2.2 INTERACTIVITY In this work interactivity is defined as the ability to use normal modes of interaction, and stable social norms during close encounters with humans. This definition is focusing on short term fast interaction compared with the general definition of interactivity in social sciences and MAS literature which is usually focusing on long term sociality. Interactivity with this definition is a pre-condition for implementing social robots but is not what makes the robot social. Sociality needs explicit reasoning about social relations and expectations of others. Sociality in this sense can be built on top of the EICA architecture we propose in this paper using a set of deliberative processes that manage trust, reputation and various social relations. Interactivity in the short term sense given here is a real time quality which resists traditional deliberative reasoning implementations and suggests a reactive implementation.

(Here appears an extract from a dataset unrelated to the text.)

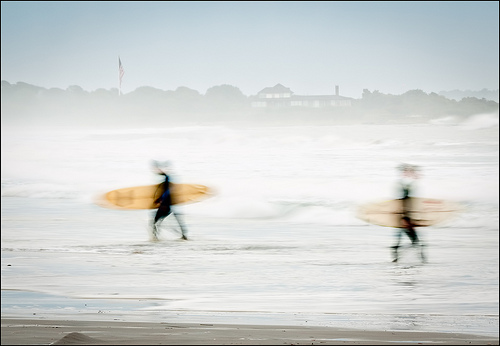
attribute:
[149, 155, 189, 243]
person — surfer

2.3 EMBODIMENT The GOFAI’s (Good Old Fashioned AI) view of intelligence as some transcendental phenomena is challenged by many authors on both philosophical and practical bases (Vogt 2002; Ziemke 1999). The need of an alternative encouraged many authors to challenge the basic assumptions of GOFAI, leading to many interrelated hypotheses including the dynamical hypothesis in cognitive science, and the behavioral approach in robotics (Brooks 1991). There is something common in all of those alternatives; all of them are enactive approaches that rely on some form of embodiment to overcome the grounding problem (Ziemke 1999). Five different notions of embodiment can be identified as suggested in (Ziemke 1999). The first two of them are: Structural Coupling which means that the agent is dynamically related to its environment forming a single combined dynamical system. Historical Embodiment through a history of structural coupling with the environment that affects the agent’s internal dynamical system. The notion of historical embodiment stresses two concepts: • A form of coupling between the agent and its environment at multiple time scales ranging from reactive to long-term deliberative interactions. This is a common property in historical embodiment and structural coupling. • This coupling is dynamic and is adapted through the interaction itself. This is a unique feature of historical embodiment.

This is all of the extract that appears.